Below we expound upon the CPT-160's performance in each of our individual tests.
Bread Toasting Quality
Like all the models we tested, the CPT-160 was able to make respectable slices of toast, but with significantly more inconsistencies than most other models. It scored a 5 out of 10 in this metric, sharing the bottom spot with the KitchenAid and falling well behind the top performing Oster Jelly Bean and Smeg, which both scored 9. It made toast with conspicuous white areas near the crust, and often charred one vertical side while leaving the other fairly light. While most people wouldn't scoff at this toast, its inconsistencies were evident enough that even the less finicky of toast eaters would probably notice them. The last thing you want is picky Aunt Bertha complaining about her toast when she comes over for breakfast.
Ease of Use
The CPT-160 has fairly basic, intuitive controls. All of its mode buttons have adjacent lights that turn on when pressed, making it clear which mode is currently selected. The shade knob is continuous and doesn't click into each setting, so it is a bit more difficult to select the exact same setting each time. The lever feels a bit flimsy to use and the unit doesn't have much weight to it. Rubber feet prevent it from sliding when pressing buttons, but lifting the lever to pull smaller items out of the slot tends to lift the entire toaster rather than just the stubborn english muffin. It has a very wide and easy to clean crumb tray, but the tray removes from the back of the unit, which is a bit of a bother. Overall this scored the CPT-160 a score of 5 on our ease of use test. This separates it from the worst performer, which scored a 3, but is well behind the top performers, both of which scored an 8.
Bagel Toasting Quality
The CPT-160 shared common bagel toasting issues with many of the other models in our test. It often toasted one half of each bagel slice a few shades darker than the other. In some cycles it produced inconsistencies across slices as well, toasting one slice much more than the other. The bagel mode does not turn off the outside elements, leaving the backsides of bagels toasted rather than in their ideal warm and gooey state. All of this translated into a score of 6 out of 10 on our bagel toasting test. This is an average score in a metric where models that were capable of toasting bagels scored between 4 and 10.
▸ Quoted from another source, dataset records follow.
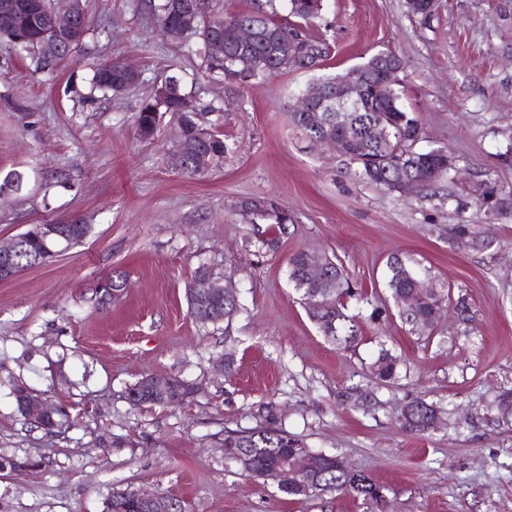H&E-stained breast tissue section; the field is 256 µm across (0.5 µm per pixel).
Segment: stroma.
Returning a JSON list of instances; mask_svg holds the SVG:
<instances>
[{
    "instance_id": "stroma-1",
    "label": "stroma",
    "mask_w": 512,
    "mask_h": 512,
    "mask_svg": "<svg viewBox=\"0 0 512 512\" xmlns=\"http://www.w3.org/2000/svg\"><path fill=\"white\" fill-rule=\"evenodd\" d=\"M83 4L90 30L54 72L0 44V181L25 180L0 197V243L73 214L92 226L83 243L0 281V512H107L128 487L179 497L185 512H512V421L496 408L512 392V208L488 211L456 180L488 176L512 193V0H437L427 18L405 0H324L309 26L331 45L325 73L380 51L403 60L419 149L448 148L458 168L435 197L408 199L291 124L296 95L319 73L230 84L206 75L197 35L163 38L149 0ZM105 60L133 64L141 79L88 102L91 65ZM163 67L197 111L228 109L229 150L206 175L176 167L171 114L153 137L137 131ZM250 199L287 213L277 250H258L235 211ZM458 224L485 247H454ZM300 251L338 258L362 286L348 302L362 320L356 350L338 349L311 319L289 279ZM394 255L451 295L430 337L411 332L388 291ZM203 263L236 289L230 326L190 312L186 286ZM115 270L128 286L101 304L99 284ZM458 296L469 321L455 313ZM380 305L389 313L371 323ZM383 347L402 359L390 381L370 372ZM146 375L194 392L175 406L133 403L128 391ZM21 386L64 408L70 428L25 421ZM416 396L440 412L421 434L399 421ZM269 403L277 428L341 455L384 485L385 502L291 499L225 462V431L264 425Z\"/></svg>"
}]
</instances>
Frozen Food/Defrosting Quality
The CPT-160's defrost mode slowly warms and thaws frozen goods before moving on to full toasting temperature. Generally we found that models using this technique performed much better in our frozen food tests. While the CPT-160 performed acceptably in our tests, it did not perform as well as other models that utilize this technique. It struggled to make even toast from frozen bread, churning out slices with large white splotches. Even on higher shade settings the defrost function toasted frozen waffles on the light side, but they were toasted all the way through. This relatively poor frozen bread and mediocre frozen waffle performance earned the CPT-160 a score of 4 on our defrosting test. It was just slightly better than the worst performing Darth Toaster, but nowhere near the quality of the top performing Smeg and Oster Jelly Bean.
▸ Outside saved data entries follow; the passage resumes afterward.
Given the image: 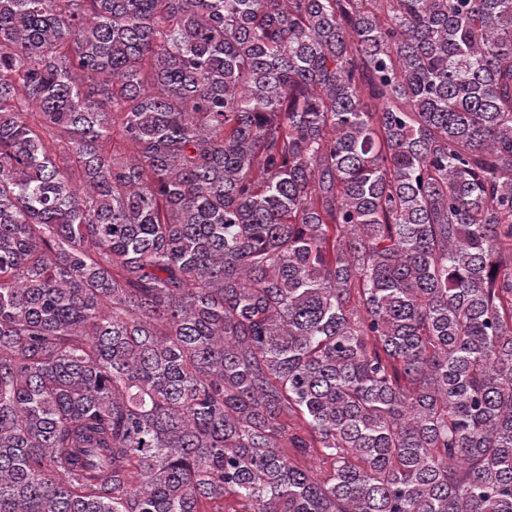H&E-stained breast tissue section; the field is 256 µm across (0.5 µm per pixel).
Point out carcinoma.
I'll return each mask as SVG.
<instances>
[{"label": "carcinoma", "mask_w": 512, "mask_h": 512, "mask_svg": "<svg viewBox=\"0 0 512 512\" xmlns=\"http://www.w3.org/2000/svg\"><path fill=\"white\" fill-rule=\"evenodd\" d=\"M0 512H512V0H0Z\"/></svg>", "instance_id": "obj_1"}]
</instances>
Listing for $50, the CPT-160 offers average performance at an average price. However, for a list price that is $15 less you can get the Best Buy Award Winning Oster Jelly Bean, which far outperformed the CPT-160 in our bread and frozen goods testing and feels more solidly built. We would call the CPT-160's value average, there are certainly better values out there, but it clearly is not a bad value.
At its core the CPT-160 is basic toaster that provides basic functionality. With its reasonably low price few people will find it a dissatisfying purchase, but there are certainly better options and better values to be found.